# B14 beam pattern



## sethwas (Apr 30, 2002)

Well,
My debate was B14 section or general, and since only 1 of the 4 pictures is OEM B14 I picked general. 
Sorry i don't have a halo beam. I'll try and get one by the weekend.

Well, this is the left side OEM headlight unit.








This is the right side halo with the BMW E39 5 series Hella D2S projector.

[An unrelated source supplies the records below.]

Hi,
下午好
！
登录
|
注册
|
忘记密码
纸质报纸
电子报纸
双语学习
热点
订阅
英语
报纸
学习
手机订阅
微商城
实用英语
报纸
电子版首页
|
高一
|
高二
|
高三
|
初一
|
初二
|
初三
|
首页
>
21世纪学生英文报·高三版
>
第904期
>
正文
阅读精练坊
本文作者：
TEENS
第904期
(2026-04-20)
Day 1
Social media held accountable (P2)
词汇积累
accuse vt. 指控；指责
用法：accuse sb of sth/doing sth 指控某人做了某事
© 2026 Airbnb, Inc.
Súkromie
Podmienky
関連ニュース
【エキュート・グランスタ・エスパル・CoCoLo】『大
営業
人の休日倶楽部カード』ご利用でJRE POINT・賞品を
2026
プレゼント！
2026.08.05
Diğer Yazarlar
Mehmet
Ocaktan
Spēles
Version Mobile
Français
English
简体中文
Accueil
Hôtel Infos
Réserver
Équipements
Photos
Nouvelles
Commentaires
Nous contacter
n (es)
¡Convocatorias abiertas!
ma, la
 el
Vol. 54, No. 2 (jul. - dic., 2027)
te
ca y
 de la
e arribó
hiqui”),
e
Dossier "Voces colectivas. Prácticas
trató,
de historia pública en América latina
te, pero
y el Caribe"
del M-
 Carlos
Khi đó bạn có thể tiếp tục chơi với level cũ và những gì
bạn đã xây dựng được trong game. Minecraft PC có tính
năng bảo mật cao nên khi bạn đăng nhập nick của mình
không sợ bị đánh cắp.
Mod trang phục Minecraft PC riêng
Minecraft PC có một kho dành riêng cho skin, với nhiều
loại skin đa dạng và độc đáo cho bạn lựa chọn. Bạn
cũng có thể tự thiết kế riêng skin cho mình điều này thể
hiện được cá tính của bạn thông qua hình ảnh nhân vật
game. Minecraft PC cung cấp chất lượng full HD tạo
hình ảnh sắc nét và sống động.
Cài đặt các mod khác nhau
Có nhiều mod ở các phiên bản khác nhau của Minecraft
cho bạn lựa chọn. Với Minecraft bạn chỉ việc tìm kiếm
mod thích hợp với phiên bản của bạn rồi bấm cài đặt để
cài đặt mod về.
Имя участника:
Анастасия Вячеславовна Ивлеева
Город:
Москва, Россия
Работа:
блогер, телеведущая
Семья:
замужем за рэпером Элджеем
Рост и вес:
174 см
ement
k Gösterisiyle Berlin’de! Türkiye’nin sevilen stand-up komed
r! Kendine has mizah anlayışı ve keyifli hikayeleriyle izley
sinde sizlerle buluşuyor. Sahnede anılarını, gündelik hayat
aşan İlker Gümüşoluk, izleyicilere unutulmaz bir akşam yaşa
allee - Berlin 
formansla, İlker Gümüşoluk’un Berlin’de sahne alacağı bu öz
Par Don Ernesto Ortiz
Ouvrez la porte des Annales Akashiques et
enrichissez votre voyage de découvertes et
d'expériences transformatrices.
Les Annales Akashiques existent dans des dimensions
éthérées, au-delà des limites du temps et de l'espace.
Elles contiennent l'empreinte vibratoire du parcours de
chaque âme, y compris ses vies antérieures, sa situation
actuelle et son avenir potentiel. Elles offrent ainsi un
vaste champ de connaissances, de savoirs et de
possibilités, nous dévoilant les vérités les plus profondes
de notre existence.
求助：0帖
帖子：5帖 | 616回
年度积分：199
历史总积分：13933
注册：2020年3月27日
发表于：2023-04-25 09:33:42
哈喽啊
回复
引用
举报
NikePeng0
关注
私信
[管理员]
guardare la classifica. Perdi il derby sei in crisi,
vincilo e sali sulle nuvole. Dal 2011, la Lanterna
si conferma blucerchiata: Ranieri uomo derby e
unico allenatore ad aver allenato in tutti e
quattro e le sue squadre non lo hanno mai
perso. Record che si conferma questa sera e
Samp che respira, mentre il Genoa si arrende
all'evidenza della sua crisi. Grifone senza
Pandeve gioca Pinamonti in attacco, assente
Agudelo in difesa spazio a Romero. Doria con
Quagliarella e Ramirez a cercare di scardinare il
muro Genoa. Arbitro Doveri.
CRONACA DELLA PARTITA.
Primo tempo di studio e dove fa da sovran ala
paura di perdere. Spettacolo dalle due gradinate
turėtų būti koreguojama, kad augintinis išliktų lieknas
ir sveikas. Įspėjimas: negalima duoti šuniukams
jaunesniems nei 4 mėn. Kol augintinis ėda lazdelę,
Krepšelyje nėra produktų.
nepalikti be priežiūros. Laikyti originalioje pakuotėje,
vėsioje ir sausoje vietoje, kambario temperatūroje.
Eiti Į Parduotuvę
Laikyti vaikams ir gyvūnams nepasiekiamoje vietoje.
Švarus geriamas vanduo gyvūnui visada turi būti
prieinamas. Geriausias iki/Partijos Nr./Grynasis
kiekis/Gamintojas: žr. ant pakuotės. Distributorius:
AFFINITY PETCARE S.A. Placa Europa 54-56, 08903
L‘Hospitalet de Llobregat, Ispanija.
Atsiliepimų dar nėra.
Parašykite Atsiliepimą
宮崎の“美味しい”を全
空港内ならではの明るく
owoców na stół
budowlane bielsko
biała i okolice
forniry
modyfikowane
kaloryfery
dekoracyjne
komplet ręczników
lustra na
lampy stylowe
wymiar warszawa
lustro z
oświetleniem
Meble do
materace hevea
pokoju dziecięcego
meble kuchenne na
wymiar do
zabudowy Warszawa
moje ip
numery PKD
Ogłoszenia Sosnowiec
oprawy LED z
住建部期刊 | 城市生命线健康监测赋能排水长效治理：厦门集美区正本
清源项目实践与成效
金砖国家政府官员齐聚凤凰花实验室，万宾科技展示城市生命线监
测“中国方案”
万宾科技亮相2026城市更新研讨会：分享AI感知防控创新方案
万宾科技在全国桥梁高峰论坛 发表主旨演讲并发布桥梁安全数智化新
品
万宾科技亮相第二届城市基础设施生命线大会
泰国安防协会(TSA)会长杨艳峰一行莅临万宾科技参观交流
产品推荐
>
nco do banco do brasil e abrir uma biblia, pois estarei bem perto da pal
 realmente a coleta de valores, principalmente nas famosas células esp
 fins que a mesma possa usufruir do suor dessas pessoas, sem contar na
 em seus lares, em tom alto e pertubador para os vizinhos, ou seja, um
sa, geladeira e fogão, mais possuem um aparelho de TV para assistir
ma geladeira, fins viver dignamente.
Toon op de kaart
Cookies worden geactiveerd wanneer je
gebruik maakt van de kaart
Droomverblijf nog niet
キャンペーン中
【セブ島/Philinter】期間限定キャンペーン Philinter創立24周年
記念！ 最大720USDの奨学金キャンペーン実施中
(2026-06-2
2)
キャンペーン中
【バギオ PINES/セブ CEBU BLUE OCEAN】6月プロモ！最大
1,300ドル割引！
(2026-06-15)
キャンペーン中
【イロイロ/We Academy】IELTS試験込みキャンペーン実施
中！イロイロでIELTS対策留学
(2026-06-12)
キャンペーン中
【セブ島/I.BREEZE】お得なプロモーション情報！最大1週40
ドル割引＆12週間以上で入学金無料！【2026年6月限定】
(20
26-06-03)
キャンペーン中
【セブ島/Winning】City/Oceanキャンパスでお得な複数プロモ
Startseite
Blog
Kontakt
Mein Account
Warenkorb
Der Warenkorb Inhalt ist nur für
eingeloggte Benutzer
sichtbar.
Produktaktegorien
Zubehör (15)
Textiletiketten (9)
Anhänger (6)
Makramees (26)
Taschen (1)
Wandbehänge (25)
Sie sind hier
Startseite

These are the Hella MicroDE 55w halogen fog lamp








There are the Hella FF200 55w halogen driving lamps.









Seth

P.S. Sorry about the inconsistent wall. The wall I went to for the first pics was the neighbors and they just put up a bug tent on their house.
Also some of you may have noticed that the MicroDE beams are sorta crowned towards the middle. Thats because thats the angle that the bumper sits at. Not the cosmetic bumper, the heavy plastic reinforced bumper inside the cosmetic one. Its sorta like ^ . So they peak towards the middle.


----------



## krylonkoopaa (Sep 13, 2002)

so you have the bmw headlights r better you all ready finished you hid. do you have a write up since im junking my halos i might start a hid headlight prject and just want to know


----------



## sethwas (Apr 30, 2002)

Yeah,
I did the how to a few days ago.
http://www.nissanforums.com/showthread.php?s=&threadid=32703

Its funny there aren't that many views.

Seth


----------



## sethwas (Apr 30, 2002)

OK,
I re-did the pics above to use the same wall.

Seth


----------



## McLaren F1 2003 (Jan 2, 2003)

GOD DAMN THAT IS BRIGHT


----------



## nissmax88 (May 30, 2003)

I need to get some driving lights like that for my trips(the vehicular kind that is).


----------



## Rama (Mar 8, 2003)

Damn our oem lighting sucks good comparison seth


----------



## sethwas (Apr 30, 2002)

About the brightness:
The driving lights just annoy other drivers, and they're useless unless you are on a completely unlit road. 
Then they are unmatched by anything halogen powered. But on those roads you sorta wish you had 4 of them and they were hood monted ...if you know what I mean.
It is hilarious when a driver coming towards me flashes me because he thinks I have my brights on or somehting, and then I flash him my driving lights. 
Awesome.
Its so bright you can see in the backseat of thier car! 
Bet they feel stupid.

But seriously I only use them at night on unlit roads with no traffic. Otherwise it would be 1) a waste of money, 2) not very nice. There is a reason why HID conversion kits are now illegal.

Seth

P.S. Some good 'holy damn bright' music is in order of oomph:
Hail Brittania - don't know
Halleluyah - Mandel
Dies Irae - Motzart Requiem (the nightcrawler scene from X2)
Ode to Joy - Bethoven 9th last movement

P.P.S. Notice the microDE beam pattern is the same as HID without the higher right side. Its a halogen bulb in a xenon housing. And yes they make a xenon version.


----------